| STATED EXERCISE |
Set down the full listing exactly as given. Any pictures are to be left out.

-------- INFORMATION GIVEN

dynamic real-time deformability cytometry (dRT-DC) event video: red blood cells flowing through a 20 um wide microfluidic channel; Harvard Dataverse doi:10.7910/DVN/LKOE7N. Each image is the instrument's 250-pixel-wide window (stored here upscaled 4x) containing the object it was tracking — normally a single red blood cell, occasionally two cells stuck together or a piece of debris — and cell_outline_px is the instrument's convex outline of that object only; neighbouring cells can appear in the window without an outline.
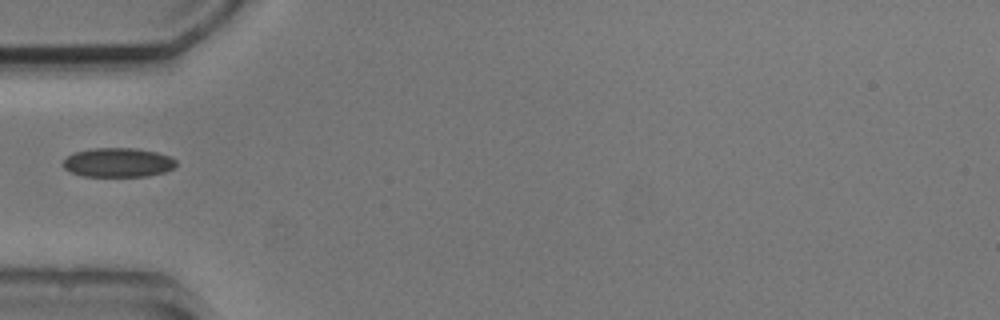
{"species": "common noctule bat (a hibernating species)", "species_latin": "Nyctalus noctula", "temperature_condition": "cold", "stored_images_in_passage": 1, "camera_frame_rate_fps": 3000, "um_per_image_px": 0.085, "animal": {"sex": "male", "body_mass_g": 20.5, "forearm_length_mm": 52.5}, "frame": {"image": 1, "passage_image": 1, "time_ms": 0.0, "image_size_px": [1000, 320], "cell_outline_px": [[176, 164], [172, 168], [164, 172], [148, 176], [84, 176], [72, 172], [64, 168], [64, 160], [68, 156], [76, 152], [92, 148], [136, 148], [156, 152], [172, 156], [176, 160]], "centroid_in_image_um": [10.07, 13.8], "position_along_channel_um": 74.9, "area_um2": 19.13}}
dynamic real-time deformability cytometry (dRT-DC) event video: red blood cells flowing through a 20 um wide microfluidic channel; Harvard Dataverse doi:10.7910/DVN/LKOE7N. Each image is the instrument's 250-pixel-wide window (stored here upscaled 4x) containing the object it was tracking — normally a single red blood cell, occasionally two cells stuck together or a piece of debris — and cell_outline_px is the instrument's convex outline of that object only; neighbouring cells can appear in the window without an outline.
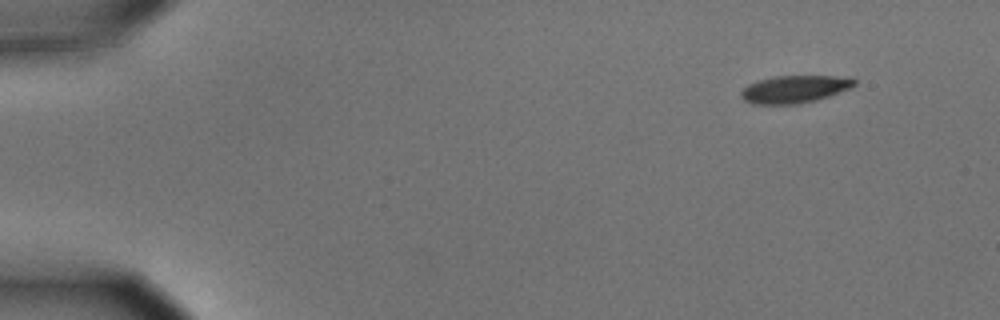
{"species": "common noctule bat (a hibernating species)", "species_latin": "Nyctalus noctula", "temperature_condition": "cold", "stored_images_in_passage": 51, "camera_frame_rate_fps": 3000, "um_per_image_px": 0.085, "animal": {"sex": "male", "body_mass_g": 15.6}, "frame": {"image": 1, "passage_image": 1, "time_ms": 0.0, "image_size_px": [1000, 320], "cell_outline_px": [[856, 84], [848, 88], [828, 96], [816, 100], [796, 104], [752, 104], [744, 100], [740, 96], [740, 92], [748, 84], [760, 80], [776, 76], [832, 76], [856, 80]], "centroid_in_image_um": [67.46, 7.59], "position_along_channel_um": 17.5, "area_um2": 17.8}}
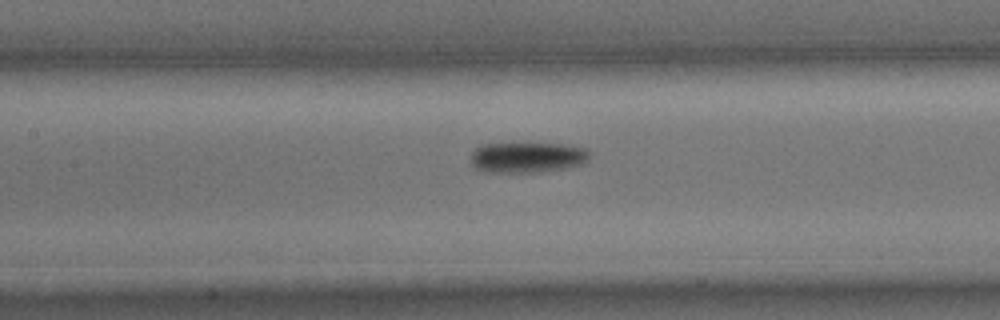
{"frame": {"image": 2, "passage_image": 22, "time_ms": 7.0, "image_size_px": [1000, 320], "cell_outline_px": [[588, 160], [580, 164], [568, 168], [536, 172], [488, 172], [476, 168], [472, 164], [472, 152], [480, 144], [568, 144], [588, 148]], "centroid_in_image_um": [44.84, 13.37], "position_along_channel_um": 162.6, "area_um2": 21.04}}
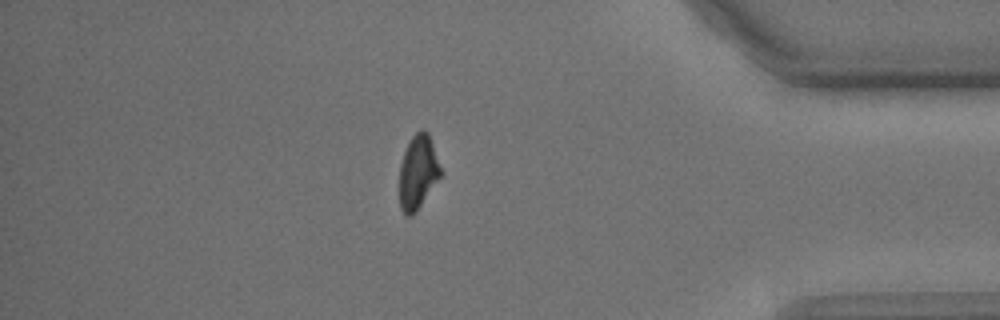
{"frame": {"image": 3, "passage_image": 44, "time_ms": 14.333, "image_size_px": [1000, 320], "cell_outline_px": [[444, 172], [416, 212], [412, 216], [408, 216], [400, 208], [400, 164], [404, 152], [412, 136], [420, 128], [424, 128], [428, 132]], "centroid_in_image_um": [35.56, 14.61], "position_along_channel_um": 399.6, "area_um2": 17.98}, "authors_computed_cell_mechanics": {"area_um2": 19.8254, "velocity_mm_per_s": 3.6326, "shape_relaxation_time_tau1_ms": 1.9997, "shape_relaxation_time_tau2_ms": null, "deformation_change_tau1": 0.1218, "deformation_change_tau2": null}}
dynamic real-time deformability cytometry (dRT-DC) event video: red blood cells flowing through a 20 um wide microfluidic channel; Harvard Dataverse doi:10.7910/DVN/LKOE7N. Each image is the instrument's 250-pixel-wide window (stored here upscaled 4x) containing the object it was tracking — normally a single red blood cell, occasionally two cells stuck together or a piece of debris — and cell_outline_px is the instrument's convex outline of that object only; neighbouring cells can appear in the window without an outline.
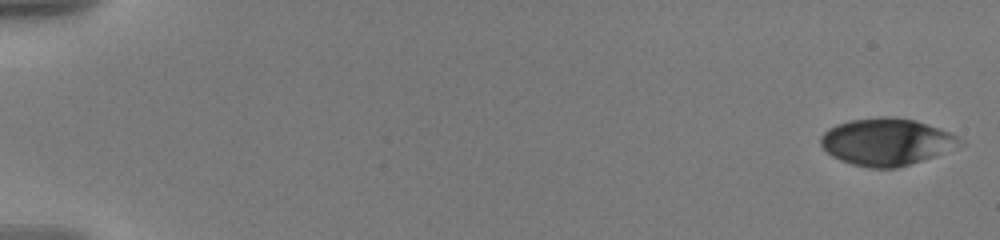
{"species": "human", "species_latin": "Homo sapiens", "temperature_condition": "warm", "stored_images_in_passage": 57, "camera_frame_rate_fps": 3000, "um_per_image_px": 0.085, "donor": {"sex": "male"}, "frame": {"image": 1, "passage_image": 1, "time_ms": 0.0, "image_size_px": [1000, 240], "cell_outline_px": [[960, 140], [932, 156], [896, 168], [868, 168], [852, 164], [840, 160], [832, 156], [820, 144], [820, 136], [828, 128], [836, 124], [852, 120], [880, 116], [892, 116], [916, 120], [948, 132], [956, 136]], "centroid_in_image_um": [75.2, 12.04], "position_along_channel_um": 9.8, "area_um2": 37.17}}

----------------

| ANSWER |
dynamic real-time deformability cytometry (dRT-DC) event video: red blood cells flowing through a 20 um wide microfluidic channel; Harvard Dataverse doi:10.7910/DVN/LKOE7N. Each image is the instrument's 250-pixel-wide window (stored here upscaled 4x) containing the object it was tracking — normally a single red blood cell, occasionally two cells stuck together or a piece of debris — and cell_outline_px is the instrument's convex outline of that object only; neighbouring cells can appear in the window without an outline.
{"species": "common noctule bat (a hibernating species)", "species_latin": "Nyctalus noctula", "temperature_condition": "cold", "stored_images_in_passage": 1, "camera_frame_rate_fps": 3000, "um_per_image_px": 0.085, "animal": {"sex": "male", "body_mass_g": 20.5, "forearm_length_mm": 52.5}, "frame": {"image": 1, "passage_image": 1, "time_ms": 0.0, "image_size_px": [1000, 320], "cell_outline_px": [[176, 164], [172, 168], [164, 172], [148, 176], [84, 176], [72, 172], [64, 168], [64, 160], [68, 156], [76, 152], [92, 148], [136, 148], [156, 152], [172, 156], [176, 160]], "centroid_in_image_um": [10.07, 13.8], "position_along_channel_um": 74.9, "area_um2": 19.13}}
dynamic real-time deformability cytometry (dRT-DC) event video: red blood cells flowing through a 20 um wide microfluidic channel; Harvard Dataverse doi:10.7910/DVN/LKOE7N. Each image is the instrument's 250-pixel-wide window (stored here upscaled 4x) containing the object it was tracking — normally a single red blood cell, occasionally two cells stuck together or a piece of debris — and cell_outline_px is the instrument's convex outline of that object only; neighbouring cells can appear in the window without an outline.
{"species": "common noctule bat (a hibernating species)", "species_latin": "Nyctalus noctula", "temperature_condition": "cold", "stored_images_in_passage": 51, "camera_frame_rate_fps": 3000, "um_per_image_px": 0.085, "animal": {"sex": "male", "body_mass_g": 15.6}, "frame": {"image": 1, "passage_image": 1, "time_ms": 0.0, "image_size_px": [1000, 320], "cell_outline_px": [[856, 84], [848, 88], [828, 96], [816, 100], [796, 104], [752, 104], [744, 100], [740, 96], [740, 92], [748, 84], [760, 80], [776, 76], [832, 76], [856, 80]], "centroid_in_image_um": [67.46, 7.59], "position_along_channel_um": 17.5, "area_um2": 17.8}}
{"frame": {"image": 2, "passage_image": 22, "time_ms": 7.0, "image_size_px": [1000, 320], "cell_outline_px": [[588, 160], [580, 164], [568, 168], [536, 172], [488, 172], [476, 168], [472, 164], [472, 152], [480, 144], [568, 144], [588, 148]], "centroid_in_image_um": [44.84, 13.37], "position_along_channel_um": 162.6, "area_um2": 21.04}}
{"frame": {"image": 3, "passage_image": 44, "time_ms": 14.333, "image_size_px": [1000, 320], "cell_outline_px": [[444, 172], [416, 212], [412, 216], [408, 216], [400, 208], [400, 164], [404, 152], [412, 136], [420, 128], [424, 128], [428, 132]], "centroid_in_image_um": [35.56, 14.61], "position_along_channel_um": 399.6, "area_um2": 17.98}, "authors_computed_cell_mechanics": {"area_um2": 19.8254, "velocity_mm_per_s": 3.6326, "shape_relaxation_time_tau1_ms": 1.9997, "shape_relaxation_time_tau2_ms": null, "deformation_change_tau1": 0.1218, "deformation_change_tau2": null}}
dynamic real-time deformability cytometry (dRT-DC) event video: red blood cells flowing through a 20 um wide microfluidic channel; Harvard Dataverse doi:10.7910/DVN/LKOE7N. Each image is the instrument's 250-pixel-wide window (stored here upscaled 4x) containing the object it was tracking — normally a single red blood cell, occasionally two cells stuck together or a piece of debris — and cell_outline_px is the instrument's convex outline of that object only; neighbouring cells can appear in the window without an outline.
{"species": "human", "species_latin": "Homo sapiens", "temperature_condition": "warm", "stored_images_in_passage": 57, "camera_frame_rate_fps": 3000, "um_per_image_px": 0.085, "donor": {"sex": "male"}, "frame": {"image": 1, "passage_image": 1, "time_ms": 0.0, "image_size_px": [1000, 240], "cell_outline_px": [[960, 140], [932, 156], [896, 168], [868, 168], [852, 164], [840, 160], [832, 156], [820, 144], [820, 136], [828, 128], [836, 124], [852, 120], [880, 116], [892, 116], [916, 120], [948, 132], [956, 136]], "centroid_in_image_um": [75.2, 12.04], "position_along_channel_um": 9.8, "area_um2": 37.17}}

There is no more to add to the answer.